■ About this task: Transcribe the whole listing below. Pictures do not go in the copy.

====== Data below

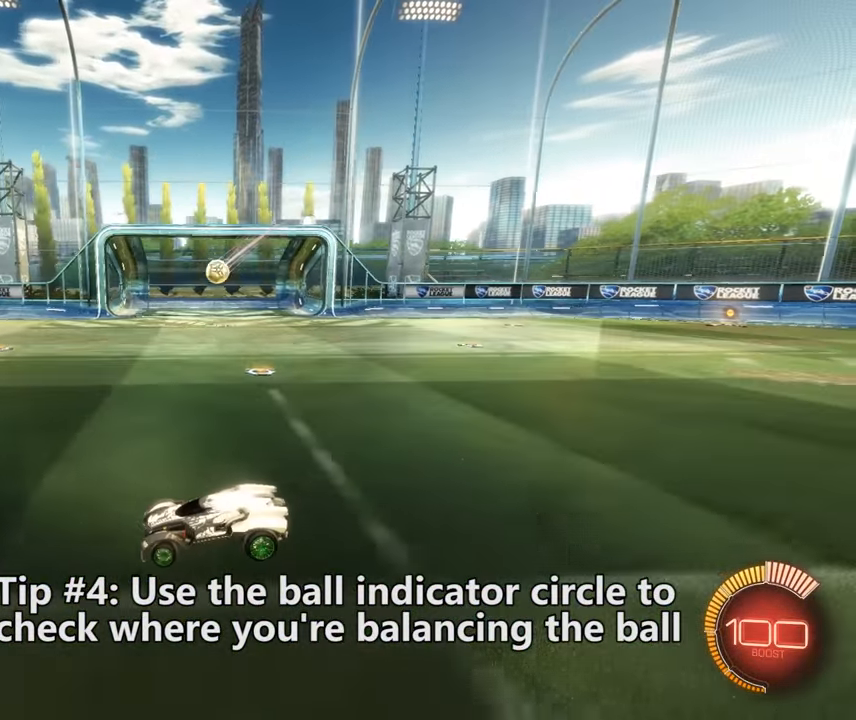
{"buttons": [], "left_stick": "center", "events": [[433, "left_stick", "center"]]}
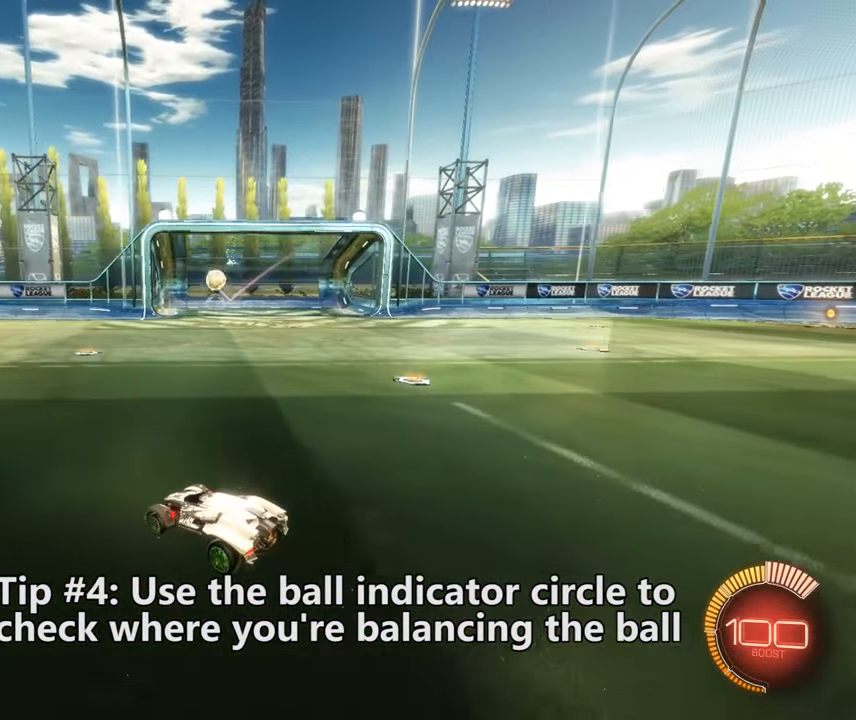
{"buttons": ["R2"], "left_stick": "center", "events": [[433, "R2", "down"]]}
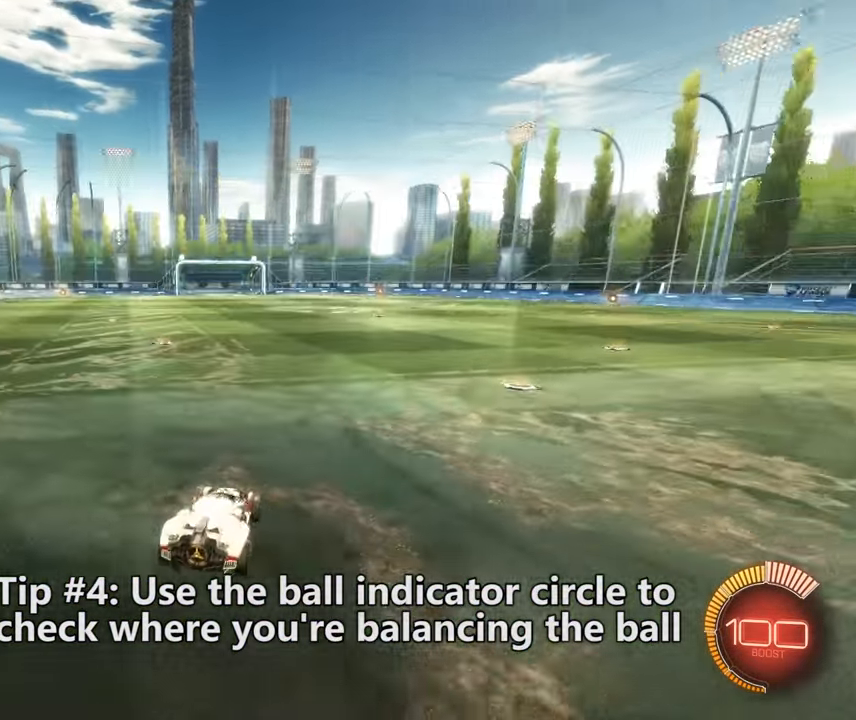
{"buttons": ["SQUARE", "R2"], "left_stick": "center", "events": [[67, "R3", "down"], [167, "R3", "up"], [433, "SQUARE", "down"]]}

============

■ Answer to this problem:
{"buttons": [], "left_stick": "center", "events": [[433, "left_stick", "center"]]}
{"buttons": ["R2"], "left_stick": "center", "events": [[433, "R2", "down"]]}
{"buttons": ["SQUARE", "R2"], "left_stick": "center", "events": [[67, "R3", "down"], [167, "R3", "up"], [433, "SQUARE", "down"]]}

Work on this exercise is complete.